Collected data.

*****

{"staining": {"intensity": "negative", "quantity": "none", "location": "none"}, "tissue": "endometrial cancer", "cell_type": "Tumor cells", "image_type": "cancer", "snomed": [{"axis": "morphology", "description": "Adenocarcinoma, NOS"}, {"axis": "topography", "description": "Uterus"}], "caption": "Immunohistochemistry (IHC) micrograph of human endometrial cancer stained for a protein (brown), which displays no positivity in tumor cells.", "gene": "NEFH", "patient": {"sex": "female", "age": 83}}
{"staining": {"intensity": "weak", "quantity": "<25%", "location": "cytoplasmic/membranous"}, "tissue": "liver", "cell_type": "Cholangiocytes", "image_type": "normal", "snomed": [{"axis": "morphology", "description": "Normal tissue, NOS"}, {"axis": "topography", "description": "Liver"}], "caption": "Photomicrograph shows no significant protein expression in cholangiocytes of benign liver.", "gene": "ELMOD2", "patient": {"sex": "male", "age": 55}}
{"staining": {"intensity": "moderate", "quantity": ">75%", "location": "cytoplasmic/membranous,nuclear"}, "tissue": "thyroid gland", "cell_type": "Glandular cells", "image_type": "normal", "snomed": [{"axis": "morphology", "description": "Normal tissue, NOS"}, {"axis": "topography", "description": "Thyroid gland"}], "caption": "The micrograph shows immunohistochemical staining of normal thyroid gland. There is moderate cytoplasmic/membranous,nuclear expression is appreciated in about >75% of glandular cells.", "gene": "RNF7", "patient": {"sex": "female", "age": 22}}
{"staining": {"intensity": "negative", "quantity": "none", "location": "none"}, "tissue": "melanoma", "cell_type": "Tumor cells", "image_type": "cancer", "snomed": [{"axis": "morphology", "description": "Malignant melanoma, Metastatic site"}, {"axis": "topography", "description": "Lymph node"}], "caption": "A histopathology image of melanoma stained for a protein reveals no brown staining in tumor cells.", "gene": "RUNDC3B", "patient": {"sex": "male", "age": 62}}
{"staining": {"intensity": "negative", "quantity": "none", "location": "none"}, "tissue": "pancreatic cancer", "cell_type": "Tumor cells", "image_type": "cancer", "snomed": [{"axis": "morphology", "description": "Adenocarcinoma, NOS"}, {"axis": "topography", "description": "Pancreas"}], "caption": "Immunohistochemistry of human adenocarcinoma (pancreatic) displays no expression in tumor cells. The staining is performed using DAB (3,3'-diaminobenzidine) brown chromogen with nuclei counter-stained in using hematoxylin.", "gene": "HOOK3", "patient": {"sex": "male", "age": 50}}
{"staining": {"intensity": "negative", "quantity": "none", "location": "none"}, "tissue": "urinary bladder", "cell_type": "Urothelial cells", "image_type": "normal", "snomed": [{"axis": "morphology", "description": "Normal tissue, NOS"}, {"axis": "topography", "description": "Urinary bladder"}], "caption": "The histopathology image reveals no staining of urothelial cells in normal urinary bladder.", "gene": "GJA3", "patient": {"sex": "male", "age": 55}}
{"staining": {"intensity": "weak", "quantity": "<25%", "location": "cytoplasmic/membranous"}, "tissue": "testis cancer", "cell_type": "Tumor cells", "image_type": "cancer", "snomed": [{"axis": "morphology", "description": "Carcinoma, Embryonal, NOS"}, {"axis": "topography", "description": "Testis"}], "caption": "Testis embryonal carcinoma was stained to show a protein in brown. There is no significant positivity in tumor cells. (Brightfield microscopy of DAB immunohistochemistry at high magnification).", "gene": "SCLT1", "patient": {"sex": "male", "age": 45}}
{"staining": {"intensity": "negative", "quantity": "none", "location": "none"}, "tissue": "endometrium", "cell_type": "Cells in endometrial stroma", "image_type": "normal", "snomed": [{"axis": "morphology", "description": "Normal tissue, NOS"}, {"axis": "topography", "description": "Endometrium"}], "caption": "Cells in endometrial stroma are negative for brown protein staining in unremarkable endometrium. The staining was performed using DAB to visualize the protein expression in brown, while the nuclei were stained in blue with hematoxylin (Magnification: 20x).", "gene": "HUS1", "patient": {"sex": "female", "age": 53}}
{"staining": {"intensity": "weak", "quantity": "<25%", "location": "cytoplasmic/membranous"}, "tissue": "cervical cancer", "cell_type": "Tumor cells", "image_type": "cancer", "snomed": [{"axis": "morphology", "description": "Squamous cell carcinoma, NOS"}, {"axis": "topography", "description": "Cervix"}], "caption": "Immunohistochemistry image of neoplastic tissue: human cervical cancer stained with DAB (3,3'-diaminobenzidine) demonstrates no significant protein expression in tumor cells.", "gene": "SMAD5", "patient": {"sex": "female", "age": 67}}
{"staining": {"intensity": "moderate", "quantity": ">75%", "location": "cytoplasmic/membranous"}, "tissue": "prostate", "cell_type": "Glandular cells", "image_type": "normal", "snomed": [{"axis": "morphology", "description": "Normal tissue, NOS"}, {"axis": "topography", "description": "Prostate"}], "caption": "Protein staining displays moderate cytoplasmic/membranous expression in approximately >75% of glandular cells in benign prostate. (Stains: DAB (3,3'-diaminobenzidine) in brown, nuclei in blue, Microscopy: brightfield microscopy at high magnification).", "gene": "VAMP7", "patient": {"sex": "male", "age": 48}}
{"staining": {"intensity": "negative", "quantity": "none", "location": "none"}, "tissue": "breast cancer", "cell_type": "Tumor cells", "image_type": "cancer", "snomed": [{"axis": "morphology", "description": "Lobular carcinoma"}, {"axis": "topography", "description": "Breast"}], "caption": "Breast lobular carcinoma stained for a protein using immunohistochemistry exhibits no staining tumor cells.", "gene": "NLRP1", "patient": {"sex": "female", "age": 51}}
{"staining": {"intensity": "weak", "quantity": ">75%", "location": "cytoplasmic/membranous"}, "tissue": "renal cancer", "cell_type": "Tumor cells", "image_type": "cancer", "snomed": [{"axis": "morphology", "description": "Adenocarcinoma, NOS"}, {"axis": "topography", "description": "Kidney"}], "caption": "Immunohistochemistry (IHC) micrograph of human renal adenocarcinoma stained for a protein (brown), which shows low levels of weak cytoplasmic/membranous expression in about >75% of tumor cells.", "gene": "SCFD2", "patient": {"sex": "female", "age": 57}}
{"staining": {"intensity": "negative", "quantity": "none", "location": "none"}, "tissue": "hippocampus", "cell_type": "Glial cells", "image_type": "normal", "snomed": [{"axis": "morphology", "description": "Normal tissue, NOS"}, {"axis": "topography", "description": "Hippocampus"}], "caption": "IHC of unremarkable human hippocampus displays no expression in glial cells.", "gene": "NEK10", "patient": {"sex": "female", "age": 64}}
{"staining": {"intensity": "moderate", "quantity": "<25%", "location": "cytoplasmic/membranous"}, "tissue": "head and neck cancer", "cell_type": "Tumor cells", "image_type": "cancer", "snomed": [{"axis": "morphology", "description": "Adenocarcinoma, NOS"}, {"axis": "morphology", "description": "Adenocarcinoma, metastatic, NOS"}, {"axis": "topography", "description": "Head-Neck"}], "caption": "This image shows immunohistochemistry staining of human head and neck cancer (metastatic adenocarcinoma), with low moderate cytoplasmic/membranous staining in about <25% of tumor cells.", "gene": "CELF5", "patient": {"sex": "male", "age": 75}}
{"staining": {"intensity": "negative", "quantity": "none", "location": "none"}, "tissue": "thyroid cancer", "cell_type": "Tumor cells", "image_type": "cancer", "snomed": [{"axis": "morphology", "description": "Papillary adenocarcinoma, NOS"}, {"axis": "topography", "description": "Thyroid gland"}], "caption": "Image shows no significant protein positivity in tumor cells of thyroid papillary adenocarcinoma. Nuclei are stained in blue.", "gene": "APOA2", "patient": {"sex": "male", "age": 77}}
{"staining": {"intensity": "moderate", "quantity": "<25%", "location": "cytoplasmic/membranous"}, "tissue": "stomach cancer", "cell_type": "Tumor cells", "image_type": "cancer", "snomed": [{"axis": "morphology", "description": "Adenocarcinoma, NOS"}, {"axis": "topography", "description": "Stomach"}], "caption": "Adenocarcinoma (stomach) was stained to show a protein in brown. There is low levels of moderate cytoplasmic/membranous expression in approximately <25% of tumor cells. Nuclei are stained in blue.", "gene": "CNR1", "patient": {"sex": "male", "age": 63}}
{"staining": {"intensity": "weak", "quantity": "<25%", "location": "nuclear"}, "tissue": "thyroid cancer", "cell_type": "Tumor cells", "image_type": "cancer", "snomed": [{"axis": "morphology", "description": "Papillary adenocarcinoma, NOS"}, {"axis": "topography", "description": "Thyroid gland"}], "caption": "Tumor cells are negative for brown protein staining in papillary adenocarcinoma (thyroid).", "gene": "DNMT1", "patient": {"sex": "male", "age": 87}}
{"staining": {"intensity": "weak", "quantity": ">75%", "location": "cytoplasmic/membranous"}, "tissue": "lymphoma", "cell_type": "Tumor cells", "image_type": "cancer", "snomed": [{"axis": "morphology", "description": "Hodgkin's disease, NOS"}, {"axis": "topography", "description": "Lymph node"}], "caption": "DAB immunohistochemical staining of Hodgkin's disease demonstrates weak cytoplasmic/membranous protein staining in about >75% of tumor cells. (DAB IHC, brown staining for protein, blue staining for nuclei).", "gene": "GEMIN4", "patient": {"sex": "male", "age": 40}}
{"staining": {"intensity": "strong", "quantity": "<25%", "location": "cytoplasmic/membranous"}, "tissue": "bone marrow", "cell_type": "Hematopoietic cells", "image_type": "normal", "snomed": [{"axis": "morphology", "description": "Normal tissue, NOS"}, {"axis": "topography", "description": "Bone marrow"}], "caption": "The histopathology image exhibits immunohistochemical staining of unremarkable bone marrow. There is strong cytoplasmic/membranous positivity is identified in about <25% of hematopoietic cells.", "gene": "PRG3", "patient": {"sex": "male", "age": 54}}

*****

Try it. Reproduce exactly the lines above from the line with "histopathology image of" to the line with "of human adenocarcinoma", including both, and add nothing.

Exercise solution.
{"staining": {"intensity": "negative", "quantity": "none", "location": "none"}, "tissue": "melanoma", "cell_type": "Tumor cells", "image_type": "cancer", "snomed": [{"axis": "morphology", "description": "Malignant melanoma, Metastatic site"}, {"axis": "topography", "description": "Lymph node"}], "caption": "A histopathology image of melanoma stained for a protein reveals no brown staining in tumor cells.", "gene": "RUNDC3B", "patient": {"sex": "male", "age": 62}}
{"staining": {"intensity": "negative", "quantity": "none", "location": "none"}, "tissue": "pancreatic cancer", "cell_type": "Tumor cells", "image_type": "cancer", "snomed": [{"axis": "morphology", "description": "Adenocarcinoma, NOS"}, {"axis": "topography", "description": "Pancreas"}], "caption": "Immunohistochemistry of human adenocarcinoma (pancreatic) displays no expression in tumor cells. The staining is performed using DAB (3,3'-diaminobenzidine) brown chromogen with nuclei counter-stained in using hematoxylin.", "gene": "HOOK3", "patient": {"sex": "male", "age": 50}}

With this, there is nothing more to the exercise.